Additional Broadway credits include The Best Little Whorehouse in Texas and The Pirates of Penzance (chorus). Off-Broadway and national touring credits include the Scarecrow in The Wizard of Oz (in 1998), The Robber Bridegroom, She Loves Me as Kodaly in 1987 at the Ahmanson Theatre, My Fair Lady as Henry Higgins at the North Shore Music Theatre (Beverly, Massachusetts) in 1999, Little Shop of Horrors, Follies in 2005 as "Buddy" and Oklahoma! (national tour).

He appeared with the New York City Opera in Naughty Marietta in 1979 as "Private Silas Slick" and The Most Happy Fella at Lincoln Center in 1991 as "Herman".

He performed in many productions at St. Louis Municipal Opera Theatre, commonly called The Muny, in St. Louis, Missouri, including "Scuttle" in The Little Mermaid, with his daughter Elizabeth playing "Flounder" in 2011. Teeter commented "At Webster, I teach it.
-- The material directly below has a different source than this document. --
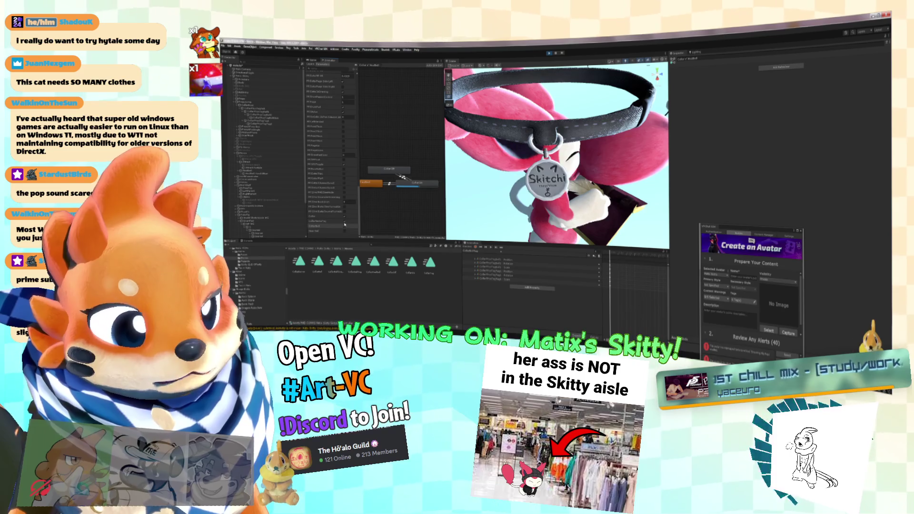
pyautogui.click(345, 226)
pyautogui.click(345, 225)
At the Muny, I do it..." He performed the role of Don in Singin' in the Rain at the Muny in 1995.

He made his Carnegie Hall debut in 2000 portraying Henry Higgins in a tribute to the work of Lerner and Loewe and his Lyric Opera of Chicago debut in 2001 performing the role of Steve Sankey in Street Scene.

His regional directing credits include My Fair Lady (Opera Pacific) in 1989, The Pirates of Penzance, at both the San Bernardino Civic Light Opera and the Light Opera Works of Chicago (in 2002), Jacques Brel is Alive and Well and Living in Paris (Hollywood Cinegrill) and The Best Little Whorehouse in Texas (Fullerton Civic Light Opera) in 1994.

Teeter was the artistic director of Light Opera Works (Evanston, Illinois), starting in August 1999, and directed many shows there, starting with the Gilbert & Sullivan operetta The Gondoliers in May 2000 and including Ragtime (Light Opera Works of Chicago) in 2003 and Candide (Light Opera Works of Chicago) in 2004.

===Teaching===
Teeter's academic credits include positions at California State University, Fullerton, where he helped start the pilot program for a BFA in Musical Theatre and was an associate professor with the theatre and dance department. He held positions at Northwestern University and Shenandoah University. Since 2007 he has been a faculty member at The Conservatory of Theatre Arts at Webster University in St. Louis, Missouri, where he now serves as an associate professor of theatre and head of musical theatre.

==Select recordings==
Teeter's recordings include On Your Toes (Broadway Revival Cast, 1983), Lady, Be Good! (Studio Cast, Roxbury Recordings, 1992), The Musicality of Rodgers & Hart (Compilation, 1997) and The Wizard of Oz (Original New York Cast, 1998 Grammy nomination).

- On Your Toes (1983)
- Lady Be Good (1992)
- The Wizard of Oz (Grammy Award nominated) (1998)

==Personal==
Teeter and his wife, Kristen, a dancer and teacher of jazz and contemporary dance classes, married at a Sonoma Valley winery in 1998. Cast members from the tour of The Wizard of Oz attended. They celebrated their 15th wedding anniversary in 2013. They have four children.